▸ **PROBLEM SET**
**1.** In the passage below on tumor amino acid metabolism and immune checkpoint inhibitors, which drug was used to inhibit glutaminase?
**2.** Continue the passage below on tumor amino acid metabolism and immune checkpoint inhibitors from its final sentence onward.

▸ **TEXT PROVIDED**
However, IDO expression is not only responsible for consuming essential amino acids, such as tryptophan. As mentioned in previous sections, the tumor cell catabolism of glutamine and arginine starve tumor-infiltrating immune cells, causing a disruption in their activation and promoting their demise or differentiation into immunosuppressive subsets. For example, recent evidence from Varghese et al. demonstrates that the inhibition of glutaminase with telaglenastat improved the tumor-killing capacity of autologous patient-derived T cells against melanoma. Interestingly, authors reported that, in mice, combination of telaglenastat with immune checkpoint inhibitors against PD-1 or CTLA-4 increased the number of tumor-infiltrating T cells and the expression of genes associated with IFN-γ signaling (255). In the case of arginine, a recent study employing co-cultures of the Lewis cell line reported that administration of OAT-1746, an arginase inhibitor, restores CD4+ and CD8+ T cell activation by increasing CD3ζ chain expression. In addition, in vivo assays showed that the combination of OAT-1746 with anti-PD-1 antibody slightly increased the survival of mice compared to groups treated with the immune checkpoint inhibitor alone (256). In support of these findings, Pilanc et al. reported that, in a mouse model of glioma, this novel small-molecule arginase inhibitor in combination with immunotherapy also reduced tumor growth (257). Currently, no clinical trials evaluate the efficacy and safety of combining glutaminase or arginase inhibitors with immune checkpoint inhibitors in human cancer patients. These findings highlight the need for further clinical trials to evaluate the effect of combining glutaminase or arginase inhibitors with ICIs and to test tolerability and response in cancer patients.

▸ **SOURCE MATERIAL**

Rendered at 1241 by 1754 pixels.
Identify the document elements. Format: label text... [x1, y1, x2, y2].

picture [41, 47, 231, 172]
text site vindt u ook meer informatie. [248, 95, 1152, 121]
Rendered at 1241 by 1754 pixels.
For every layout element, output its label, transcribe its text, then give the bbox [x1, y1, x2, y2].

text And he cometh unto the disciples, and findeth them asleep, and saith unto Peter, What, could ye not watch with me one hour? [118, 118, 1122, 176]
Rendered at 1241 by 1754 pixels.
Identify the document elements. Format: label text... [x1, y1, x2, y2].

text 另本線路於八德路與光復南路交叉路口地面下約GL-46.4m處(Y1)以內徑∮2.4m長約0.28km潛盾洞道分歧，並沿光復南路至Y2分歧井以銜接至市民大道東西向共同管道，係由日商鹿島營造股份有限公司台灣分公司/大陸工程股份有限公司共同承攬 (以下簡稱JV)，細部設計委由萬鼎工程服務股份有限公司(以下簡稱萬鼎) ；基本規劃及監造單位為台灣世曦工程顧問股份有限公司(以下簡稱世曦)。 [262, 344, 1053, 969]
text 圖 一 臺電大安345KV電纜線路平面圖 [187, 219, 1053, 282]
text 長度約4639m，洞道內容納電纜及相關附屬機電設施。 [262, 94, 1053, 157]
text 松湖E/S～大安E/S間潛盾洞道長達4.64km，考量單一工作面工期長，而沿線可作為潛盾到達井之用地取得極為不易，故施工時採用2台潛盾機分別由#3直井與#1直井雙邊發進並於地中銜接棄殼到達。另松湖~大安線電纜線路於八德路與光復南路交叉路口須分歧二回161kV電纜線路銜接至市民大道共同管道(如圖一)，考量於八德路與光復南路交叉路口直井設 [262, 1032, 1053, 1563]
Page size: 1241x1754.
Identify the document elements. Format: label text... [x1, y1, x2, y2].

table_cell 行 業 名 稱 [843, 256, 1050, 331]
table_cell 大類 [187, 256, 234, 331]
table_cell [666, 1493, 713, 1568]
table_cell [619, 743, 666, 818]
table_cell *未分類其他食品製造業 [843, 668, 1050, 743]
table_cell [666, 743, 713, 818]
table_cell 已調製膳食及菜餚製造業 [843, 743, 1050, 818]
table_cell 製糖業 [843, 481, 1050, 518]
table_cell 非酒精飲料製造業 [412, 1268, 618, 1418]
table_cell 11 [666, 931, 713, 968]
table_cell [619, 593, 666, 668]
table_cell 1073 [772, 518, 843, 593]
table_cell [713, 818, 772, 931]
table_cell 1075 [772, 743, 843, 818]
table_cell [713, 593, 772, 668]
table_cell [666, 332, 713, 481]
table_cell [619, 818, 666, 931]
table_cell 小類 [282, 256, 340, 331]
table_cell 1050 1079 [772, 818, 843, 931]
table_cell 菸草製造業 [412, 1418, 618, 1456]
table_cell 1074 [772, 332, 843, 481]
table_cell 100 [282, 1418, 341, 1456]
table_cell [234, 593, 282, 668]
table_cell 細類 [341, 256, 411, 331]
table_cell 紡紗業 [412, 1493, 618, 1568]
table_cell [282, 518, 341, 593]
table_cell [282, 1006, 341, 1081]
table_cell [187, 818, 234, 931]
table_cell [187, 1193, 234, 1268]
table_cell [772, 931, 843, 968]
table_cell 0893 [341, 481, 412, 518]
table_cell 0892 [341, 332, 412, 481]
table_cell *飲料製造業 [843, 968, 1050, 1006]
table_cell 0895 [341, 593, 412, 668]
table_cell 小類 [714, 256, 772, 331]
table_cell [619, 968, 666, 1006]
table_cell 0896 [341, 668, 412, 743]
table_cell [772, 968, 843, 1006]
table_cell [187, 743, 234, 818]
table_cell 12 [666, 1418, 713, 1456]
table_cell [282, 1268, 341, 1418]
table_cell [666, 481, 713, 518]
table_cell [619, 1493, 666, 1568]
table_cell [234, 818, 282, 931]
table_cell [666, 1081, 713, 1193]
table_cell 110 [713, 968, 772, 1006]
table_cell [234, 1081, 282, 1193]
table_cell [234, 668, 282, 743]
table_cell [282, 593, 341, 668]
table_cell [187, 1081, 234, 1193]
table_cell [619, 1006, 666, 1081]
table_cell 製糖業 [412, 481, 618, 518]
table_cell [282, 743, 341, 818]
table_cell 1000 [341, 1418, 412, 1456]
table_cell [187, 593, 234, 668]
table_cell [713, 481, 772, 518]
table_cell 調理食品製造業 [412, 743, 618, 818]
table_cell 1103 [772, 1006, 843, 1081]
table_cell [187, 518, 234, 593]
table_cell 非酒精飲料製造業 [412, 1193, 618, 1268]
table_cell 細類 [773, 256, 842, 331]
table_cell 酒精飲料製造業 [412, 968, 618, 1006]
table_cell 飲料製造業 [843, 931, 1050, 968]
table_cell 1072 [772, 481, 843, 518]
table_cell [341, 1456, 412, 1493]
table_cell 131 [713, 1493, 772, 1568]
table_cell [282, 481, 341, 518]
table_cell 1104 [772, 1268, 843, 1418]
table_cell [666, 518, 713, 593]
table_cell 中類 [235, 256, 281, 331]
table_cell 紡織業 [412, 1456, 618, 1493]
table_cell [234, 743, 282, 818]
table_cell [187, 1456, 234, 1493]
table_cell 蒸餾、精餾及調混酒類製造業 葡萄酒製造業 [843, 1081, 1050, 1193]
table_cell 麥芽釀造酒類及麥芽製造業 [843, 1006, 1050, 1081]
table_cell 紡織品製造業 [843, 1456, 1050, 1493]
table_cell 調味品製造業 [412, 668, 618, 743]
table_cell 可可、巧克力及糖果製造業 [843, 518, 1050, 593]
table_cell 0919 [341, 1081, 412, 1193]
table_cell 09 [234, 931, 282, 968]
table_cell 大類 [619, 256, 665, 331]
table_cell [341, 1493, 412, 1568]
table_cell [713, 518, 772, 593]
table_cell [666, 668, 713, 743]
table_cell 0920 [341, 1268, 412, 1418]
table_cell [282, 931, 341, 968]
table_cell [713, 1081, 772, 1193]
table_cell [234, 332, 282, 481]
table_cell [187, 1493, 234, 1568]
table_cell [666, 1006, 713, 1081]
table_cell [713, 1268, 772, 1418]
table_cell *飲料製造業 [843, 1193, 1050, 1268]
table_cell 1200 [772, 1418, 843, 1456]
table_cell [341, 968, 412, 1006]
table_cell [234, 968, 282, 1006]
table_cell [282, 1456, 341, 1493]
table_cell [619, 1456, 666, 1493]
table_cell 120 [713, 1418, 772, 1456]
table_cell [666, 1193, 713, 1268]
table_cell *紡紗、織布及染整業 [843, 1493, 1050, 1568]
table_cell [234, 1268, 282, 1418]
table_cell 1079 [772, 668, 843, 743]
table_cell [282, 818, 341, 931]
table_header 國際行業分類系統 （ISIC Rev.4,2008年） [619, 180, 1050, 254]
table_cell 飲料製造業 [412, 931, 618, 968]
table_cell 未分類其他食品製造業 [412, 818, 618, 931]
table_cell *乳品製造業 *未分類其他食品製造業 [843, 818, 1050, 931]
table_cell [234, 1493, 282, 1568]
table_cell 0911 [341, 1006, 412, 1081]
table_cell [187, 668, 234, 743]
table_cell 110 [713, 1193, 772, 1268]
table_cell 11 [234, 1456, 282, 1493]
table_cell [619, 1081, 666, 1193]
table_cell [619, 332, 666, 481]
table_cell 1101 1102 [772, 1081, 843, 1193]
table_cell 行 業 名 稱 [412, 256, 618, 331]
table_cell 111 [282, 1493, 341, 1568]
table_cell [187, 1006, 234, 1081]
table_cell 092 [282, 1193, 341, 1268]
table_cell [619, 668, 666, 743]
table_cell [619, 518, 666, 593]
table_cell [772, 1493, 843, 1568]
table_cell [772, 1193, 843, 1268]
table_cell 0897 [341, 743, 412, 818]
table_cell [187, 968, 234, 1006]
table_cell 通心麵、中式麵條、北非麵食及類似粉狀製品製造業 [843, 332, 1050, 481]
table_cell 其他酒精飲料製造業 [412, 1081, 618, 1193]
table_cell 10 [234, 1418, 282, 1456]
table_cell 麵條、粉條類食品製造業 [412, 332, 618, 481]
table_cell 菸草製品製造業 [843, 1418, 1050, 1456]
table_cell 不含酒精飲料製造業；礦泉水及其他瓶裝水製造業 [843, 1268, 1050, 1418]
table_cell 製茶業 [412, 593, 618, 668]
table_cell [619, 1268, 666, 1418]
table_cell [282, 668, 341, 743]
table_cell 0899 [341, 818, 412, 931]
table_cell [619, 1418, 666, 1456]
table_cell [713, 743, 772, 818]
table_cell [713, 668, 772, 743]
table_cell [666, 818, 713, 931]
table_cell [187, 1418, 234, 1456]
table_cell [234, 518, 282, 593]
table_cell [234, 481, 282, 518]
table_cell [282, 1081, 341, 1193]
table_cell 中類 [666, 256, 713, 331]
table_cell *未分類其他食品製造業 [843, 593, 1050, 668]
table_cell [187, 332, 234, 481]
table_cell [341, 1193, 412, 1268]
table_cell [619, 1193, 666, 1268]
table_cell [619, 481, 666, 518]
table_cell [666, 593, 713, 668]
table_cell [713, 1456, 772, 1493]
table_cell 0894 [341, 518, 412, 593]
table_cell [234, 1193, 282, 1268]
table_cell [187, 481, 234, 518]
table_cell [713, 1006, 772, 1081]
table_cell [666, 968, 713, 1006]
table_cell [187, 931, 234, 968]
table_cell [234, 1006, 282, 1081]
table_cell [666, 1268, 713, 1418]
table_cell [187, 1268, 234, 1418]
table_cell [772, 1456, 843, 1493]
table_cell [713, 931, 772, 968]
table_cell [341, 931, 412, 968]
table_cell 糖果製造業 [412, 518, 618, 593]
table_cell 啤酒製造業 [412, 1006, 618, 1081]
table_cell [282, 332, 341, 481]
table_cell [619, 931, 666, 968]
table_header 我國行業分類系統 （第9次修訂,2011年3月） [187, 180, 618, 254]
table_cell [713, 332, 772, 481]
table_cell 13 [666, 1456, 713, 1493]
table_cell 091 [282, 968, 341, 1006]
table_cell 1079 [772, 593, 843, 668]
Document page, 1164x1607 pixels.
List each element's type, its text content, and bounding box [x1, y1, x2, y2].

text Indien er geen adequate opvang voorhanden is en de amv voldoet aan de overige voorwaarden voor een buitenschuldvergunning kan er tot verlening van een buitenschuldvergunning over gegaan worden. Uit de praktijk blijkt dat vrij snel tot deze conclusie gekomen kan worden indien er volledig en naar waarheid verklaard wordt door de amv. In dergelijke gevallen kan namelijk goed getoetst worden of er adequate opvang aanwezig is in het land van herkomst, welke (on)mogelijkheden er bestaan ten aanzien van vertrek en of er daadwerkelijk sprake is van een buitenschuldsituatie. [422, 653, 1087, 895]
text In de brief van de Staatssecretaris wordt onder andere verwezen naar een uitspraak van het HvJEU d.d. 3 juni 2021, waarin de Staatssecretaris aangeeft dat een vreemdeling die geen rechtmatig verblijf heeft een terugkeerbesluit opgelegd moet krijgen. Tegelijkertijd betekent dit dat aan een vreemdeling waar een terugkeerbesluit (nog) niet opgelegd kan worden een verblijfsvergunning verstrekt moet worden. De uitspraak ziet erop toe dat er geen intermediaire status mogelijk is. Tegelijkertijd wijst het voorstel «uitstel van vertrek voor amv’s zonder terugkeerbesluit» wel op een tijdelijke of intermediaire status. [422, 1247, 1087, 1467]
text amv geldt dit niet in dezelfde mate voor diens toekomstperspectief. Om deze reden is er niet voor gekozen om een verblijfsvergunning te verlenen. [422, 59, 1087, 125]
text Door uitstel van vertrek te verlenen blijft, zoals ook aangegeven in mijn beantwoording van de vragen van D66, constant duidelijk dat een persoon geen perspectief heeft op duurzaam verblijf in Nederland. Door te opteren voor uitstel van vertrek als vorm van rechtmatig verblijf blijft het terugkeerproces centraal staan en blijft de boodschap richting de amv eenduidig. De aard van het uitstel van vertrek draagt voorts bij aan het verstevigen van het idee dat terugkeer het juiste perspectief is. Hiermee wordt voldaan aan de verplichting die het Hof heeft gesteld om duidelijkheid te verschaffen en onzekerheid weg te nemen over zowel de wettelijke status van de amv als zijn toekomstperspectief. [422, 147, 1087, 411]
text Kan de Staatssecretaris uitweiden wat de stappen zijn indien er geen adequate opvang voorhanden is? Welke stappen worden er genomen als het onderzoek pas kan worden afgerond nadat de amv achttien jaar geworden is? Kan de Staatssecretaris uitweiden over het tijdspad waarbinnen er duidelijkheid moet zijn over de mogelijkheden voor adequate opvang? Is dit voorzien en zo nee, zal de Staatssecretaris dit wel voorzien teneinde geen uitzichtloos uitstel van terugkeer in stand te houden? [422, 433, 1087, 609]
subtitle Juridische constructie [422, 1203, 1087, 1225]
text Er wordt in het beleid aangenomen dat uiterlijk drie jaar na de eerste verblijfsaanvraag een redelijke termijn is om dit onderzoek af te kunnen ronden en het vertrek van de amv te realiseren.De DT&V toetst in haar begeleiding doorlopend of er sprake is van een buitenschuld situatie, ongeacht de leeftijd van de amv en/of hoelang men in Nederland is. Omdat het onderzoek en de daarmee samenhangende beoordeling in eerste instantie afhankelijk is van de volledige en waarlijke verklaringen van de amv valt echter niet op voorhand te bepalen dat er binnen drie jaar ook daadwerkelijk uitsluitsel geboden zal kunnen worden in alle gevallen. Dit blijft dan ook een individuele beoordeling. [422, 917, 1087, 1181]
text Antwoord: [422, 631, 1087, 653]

▸ **ANSWERS**
**1.** Telaglenastat.

**2.**
In addition, to deplete and consume essential amino acids, tumor cells also catabolize glucose via aerobic glycolysis to produce lactate by the action of the LDH enzyme. To avoid the accumulation and acidification of the cytoplasm, tumor cells overexpress MCT transporters, specifically MCT1, on their surface to promote lactate extrusion into the TME. As was mentioned above, lactate accumulation in the TME favors the outgrowth of tumor cells and, more importantly, acts as an immunosuppressive metabolite disrupting the activity of immune effector cells and favoring the recruitment of MDSCs (258). For this reason, the inhibition of lactate transport into the TME represents an attractive strategy to restore the antitumor immune response. In a recent study, Babari et al. reported in a mouse xenograft of Raji cells that the administration of the MCT1 inhibitor AZD3965 inhibited tumor growth and promoted its infiltration by NK and monocyte-derived DCs cells. Interestingly, these tumor-infiltrating immune cells displayed high expression of PD-L1, suggesting the induction of an immunoregulatory phenotype (259). These findings suggest that combining MCT1 inhibitor AZD3965 with monoclonal antibodies against PD-L1 might be a promising therapeutic alternative to decrease tumor growth and restore the antitumor immune response. Currently, one orally bioavailable MCT1 inhibitor is under study in a phase I clinical trial showing promising results (260). For this, further clinical trials are required to test our proposal.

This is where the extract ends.